-------- Teks yang Diberikan

Dari tiga puluh lebih buku dan sejumlah banyak esainya (sebagian besar karyanya itu tetap dicetak setelah kematiannya), karyanya yang paling dikenal adalah "The Chronicles of Narnia", "Mere Christianity", dan "The Screwtape Letters". Seri "The Chronicles of Narnia" sangat populer dan telah diadaptasi ke beberapa drama, sandiwara radio, dan film bioskop. Baru-baru ini, majalah "Time" mencatat buku pertama dalam seri itu, "The Lion, The Witch, and the Wardrobe", sebagai salah satu dari 100 novel terbaik berbahasa Inggris yang ditulis antara 1923 dan 2005. Karya Lewis telah diterjemahkan ke lebih dari tiga puluh bahasa dan telah terjual jutaan kopi di seluruh dunia.

Siapakah C.S. Lewis?

C.S. Lewis lahir pada 29 November 1898 di Belfast, Irlandia Utara. Saudara kandung satu-satunya adalah kakaknya, Warren Hamilton Lewis (1895-1973), yang selalu akrab dengannya di sepanjang hidupnya. Ibunya meninggal akibat kanker ketika Lewis berumur 9 tahun.

----------------

Hal yang Dikerjakan: Salin ulang seluruh teks tentang C.S. Lewis di atas tanpa mengubah satu kata atau tanda baca pun.

-------- Data yang Diberikan

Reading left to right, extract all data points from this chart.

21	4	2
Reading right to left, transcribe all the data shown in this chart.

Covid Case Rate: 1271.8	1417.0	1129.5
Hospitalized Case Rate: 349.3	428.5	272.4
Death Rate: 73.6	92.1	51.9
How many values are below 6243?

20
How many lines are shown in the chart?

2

----------------
-------- Data yang Diberikan

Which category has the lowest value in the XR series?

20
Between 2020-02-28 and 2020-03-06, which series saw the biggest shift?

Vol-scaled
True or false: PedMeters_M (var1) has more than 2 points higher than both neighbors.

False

----------------

Jawaban Tugas:
Dari tiga puluh lebih buku dan sejumlah banyak esainya (sebagian besar karyanya itu tetap dicetak setelah kematiannya), karyanya yang paling dikenal adalah "The Chronicles of Narnia", "Mere Christianity", dan "The Screwtape Letters". Seri "The Chronicles of Narnia" sangat populer dan telah diadaptasi ke beberapa drama, sandiwara radio, dan film bioskop. Baru-baru ini, majalah "Time" mencatat buku pertama dalam seri itu, "The Lion, The Witch, and the Wardrobe", sebagai salah satu dari 100 novel terbaik berbahasa Inggris yang ditulis antara 1923 dan 2005. Karya Lewis telah diterjemahkan ke lebih dari tiga puluh bahasa dan telah terjual jutaan kopi di seluruh dunia.

Siapakah C.S. Lewis?

C.S. Lewis lahir pada 29 November 1898 di Belfast, Irlandia Utara. Saudara kandung satu-satunya adalah kakaknya, Warren Hamilton Lewis (1895-1973), yang selalu akrab dengannya di sepanjang hidupnya. Ibunya meninggal akibat kanker ketika Lewis berumur 9 tahun.